Religion had three phases: pre-Christian, Christian and Moslem. Pre-Christian religion during historical times had several well known local religions, and some non-local imports such as Ishtar in the north and Hathor at Byblos. The best known local religion is Judaism, which evolved gradually from polytheist precursors to monotheism, and absorbed stories, laws, quotes and beliefs from other religions and texts. The gods, El, Baal, Yam and Mot, of ancient Judaism's chief rival, are no longer worshipped. The religion of the Kingdom of Israel when that was distinct from Judah was all but exterminated by the Christian Greeks. The sun worship once centered in Emesa is now only remembered from the futile efforts of one of its priests to impose it as the Roman imperial religion. The last local religion, that of the Essenes, was an offshoot of Judaism; some of their scripts found their way into Christianity.
In the second phase a Jewish or Essene prophet was eventually regarded as an incarnation of the new religionists' god. The religion, after many transformations outside the region, and after being adopted as the only allowed religion within the Roman Empire, imposed itself on the region, exterminating paganism11 and trying to do the same to Judaism.
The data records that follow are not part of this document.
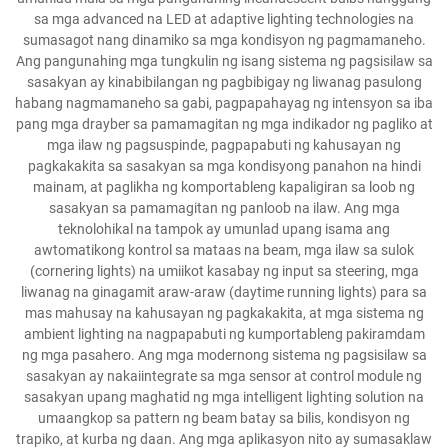
sa mga advanced na LED at adaptive lighting technologies na
sumasagot nang dinamiko sa mga kondisyon ng pagmamaneho.
Ang pangunahing mga tungkulin ng isang sistema ng pagsisilaw sa
sasakyan ay kinabibilangan ng pagbibigay ng liwanag pasulong
habang nagmamaneho sa gabi, pagpapahayag ng intensyon sa iba
pang mga drayber sa pamamagitan ng mga indikador ng pagliko at
mga ilaw ng pagsuspinde, pagpapabuti ng kahusayan ng
pagkakakita sa sasakyan sa mga kondisyong panahon na hindi
mainam, at paglikha ng komportableng kapaligiran sa loob ng
sasakyan sa pamamagitan ng panloob na ilaw. Ang mga
teknolohikal na tampok ay umunlad upang isama ang
awtomatikong kontrol sa mataas na beam, mga ilaw sa sulok
(cornering lights) na umiikot kasabay ng input sa steering, mga
liwanag na ginagamit araw-araw (daytime running lights) para sa
mas mahusay na kahusayan ng pagkakakita, at mga sistema ng
ambient lighting na nagpapabuti ng kumportableng pakiramdam
ng mga pasahero. Ang mga modernong sistema ng pagsisilaw sa
sasakyan ay nakaiintegrate sa mga sensor at control module ng
sasakyan upang maghatid ng mga intelligent lighting solution na
umaangkop sa pattern ng beam batay sa bilis, kondisyon ng
trapiko, at kurba ng daan. Ang mga aplikasyon nito ay sumasaklaw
The conquering religion splintered in attempts to reconcile a trinity to monotheism, and the Greek emperors bloodily presecuted this area's Christian dissidents, setting the stage for a new conquering religion.
Islam swept the region in its initial military expansion, converting by the full range of means from gentle to cruel, although not eliminating the Christians. Jews, dispersed throughout the former Roman and Parthian empires, began migrating back to Israel in the last century, especially when the nation won independence from Britain and survived the subsequent conquest attempt by neighboring states.
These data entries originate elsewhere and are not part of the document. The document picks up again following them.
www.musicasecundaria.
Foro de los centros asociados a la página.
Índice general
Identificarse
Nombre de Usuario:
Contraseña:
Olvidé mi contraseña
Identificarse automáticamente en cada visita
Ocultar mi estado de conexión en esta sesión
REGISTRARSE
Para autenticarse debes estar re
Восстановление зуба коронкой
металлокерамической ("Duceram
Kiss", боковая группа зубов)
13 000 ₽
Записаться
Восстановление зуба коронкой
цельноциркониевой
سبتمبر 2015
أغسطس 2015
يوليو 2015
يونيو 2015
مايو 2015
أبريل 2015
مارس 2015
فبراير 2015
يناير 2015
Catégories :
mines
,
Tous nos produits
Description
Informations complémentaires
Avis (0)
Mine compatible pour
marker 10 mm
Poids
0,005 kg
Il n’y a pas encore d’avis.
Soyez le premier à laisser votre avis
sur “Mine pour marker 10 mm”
Israel, Jordan and Lebanon
Sūriyya
1. Here, ישראל (Yisra'el or Israel) includes all of Yerusalayim/ al-Quds (Jerusalem) and the entire West Bank. The United Nations recognizes the State of Palestine, centered in al-Quds and the West Bank, and including the غزة (Ghazzah, Gazzah or Gaza) Strip. The غزة Strip is in fact independent of the Palestinian government that is centered outside of the strip. I am ignorant of whether the غزة Strip government calls itself the State of Palestine as does the West Bank government, so I just called it the غزة Strip for now. The West Bank area is not a de facto state based on 2013 conditions. While the Palestinian government has civil and police control over scattered areas, and civil-only control over other areas, ישראל (Yisra'el or Israel) has total control or police-only control over the rest. The West Bank is still de facto occupied notwitstanding the scattered partial or whole exceptions to Israeli control.
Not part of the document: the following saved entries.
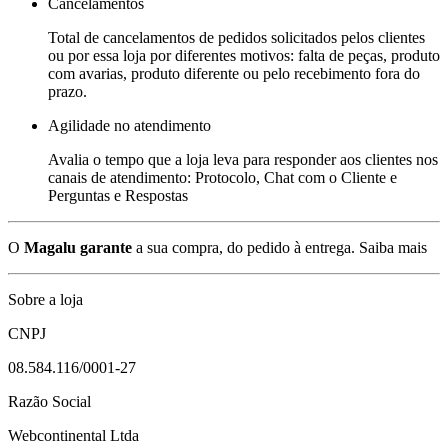
Cancelamentos
Total de cancelamentos de pedidos solicitados pelos clientes
ou por essa loja por diferentes motivos: falta de peças, produto
com avarias, produto diferente ou pelo recebimento fora do
prazo.
Agilidade no atendimento
Avalia o tempo que a loja leva para responder aos clientes nos
canais de atendimento: Protocolo, Chat com o Cliente e
Perguntas e Respostas
O
Magalu garante
a sua compra, do pedido à entrega.
Saiba mais
Sobre a loja
CNPJ
08.584.116/0001-27
Razão Social
Webcontinental Ltda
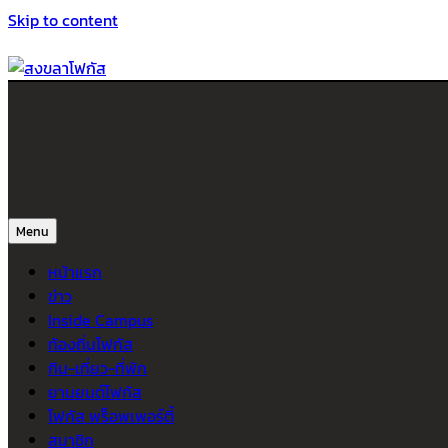
Skip to content
สงขลาโฟกัส
ติดตามข่าวสาร ภาคใต้ หาดใหญ่และสงขลา จากสำนักข่าวโฟกัส
Menu
หน้าแรก
ข่าว
Inside Campus
ท้องถิ่นโฟกัส
กิน-เที่ยว-ที่พัก
ยานยนต์โฟกัส
โฟกัส พร็อพเพอร์ตี้
สมาชิก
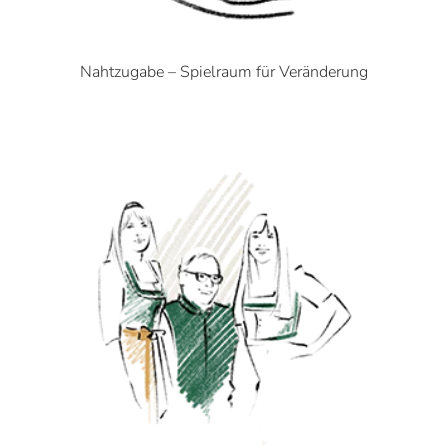
Nahtzugabe – Spielraum für Veränderung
2. Lubnan in conventional transliteration from Arabic; Liban in French.
3. al-Urdun in conventional transliteration from Arabic.
4. Suriyah in conventional transliteration from Arabic.
5. al-Furat in conventional transliteration from Arabic.
6. About one in twenty speak a dialect of Arabic spoken in eastern Egypt.
7. Or Ivrit in modern Hebrew.
8. Or Bayrut.
9. The western dialect is often called Assyrian.
10. Including those aetheist communists who are of Christian ancestry.
11. Paganism became a Christian term for the non-Judeo-Christian religions of the Roman Empire. It means religions of the country people, although many urban people also followed these religions.